• **KUTIPAN TEKS**:

========

Padang (ANTARA) - Pekan lalu, tidak banyak publik menyadari bahwa tujuh puluh lima tahun yang lalu, tepatnya pada 7 November 2020, pernah berdiri satu partai politik yang sangat besar di awal kemerdekaan, yaitu Partai Majelis Syura Muslimin Indonesia (Masyumi).
Sejarah Partai Masyumi bermula sebagai respons terhadap Maklumat Pemerintah tanggal 4 November 1945 yang menerangkan pemerintah menyukai timbulnya partai-partai politik. Melalui maklumat tersebut, pemerintah berharap partai-partai tersebut dapat dipimpin ke jalan yang teratur dengan mengakomodasi segala paham yang ada di dalam masyarakat. Di samping partai-partai politik tadi diminta mempersiapkan diri mengikuti Pemilihan Umum (Pemilu) 1946 untuk memilih anggota Dewan Perwakilan Rakyat (DPR). Kendati demikian, Pemilu untuk memilih para anggota DPR sendiri baru dapat diselenggarakan oleh pemerintah pada tahun 1955.

========

• **DATA TERCATAT**:
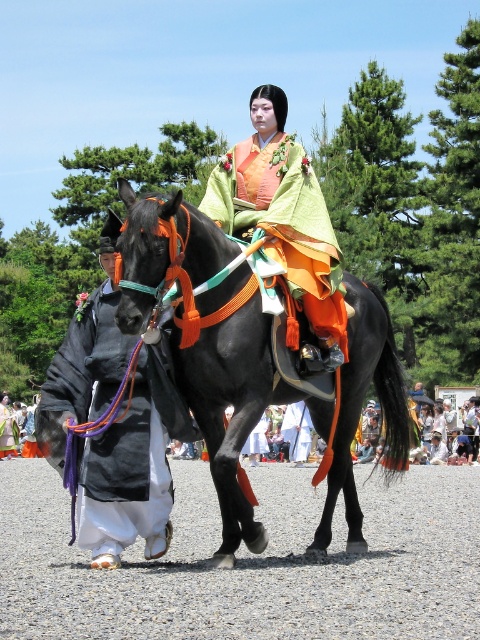
You are a photographer positioned at the origin point. The shiny black horse at center is at coordinates 0.566, 0.525. If you want to capture both the rider in the vibrant orange kimono and the person walking beside them in the dark robe, where should you adjust your camera focus?

The shiny black horse at center is located at point (252,362), so you should adjust your camera focus to that central area to capture both the rider and the person walking beside them.

You are standing at the starting point and need to reach the end point. The scene shows a horse with two riders in a ceremonial event. There are two points marked in the image. The first point is at coordinate point[446,524] and the second point is at coordinate point[319,296]. Which point should you head towards first to follow the path taken by the riders?

You should head towards point[319,296] first because point[446,524] is behind it, indicating that the riders passed through point[319,296] before reaching the other point.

========

• **KEGIATAN**:
• A. Tuliskan ulang kutipan tentang Partai Masyumi, semuanya mulai dari "Padang (ANTARA) - Pekan" terus sampai "Muslimin Indonesia (Masyumi).".
• B. Menurut kutipan tentang Partai Masyumi, pada tahun berapa pemerintah akhirnya bisa menyelenggarakan Pemilu untuk memilih anggota DPR?

• **JAWABAN ANDA**:
• A.
Padang (ANTARA) - Pekan lalu, tidak banyak publik menyadari bahwa tujuh puluh lima tahun yang lalu, tepatnya pada 7 November 2020, pernah berdiri satu partai politik yang sangat besar di awal kemerdekaan, yaitu Partai Majelis Syura Muslimin Indonesia (Masyumi).

• B. Pada tahun 1955.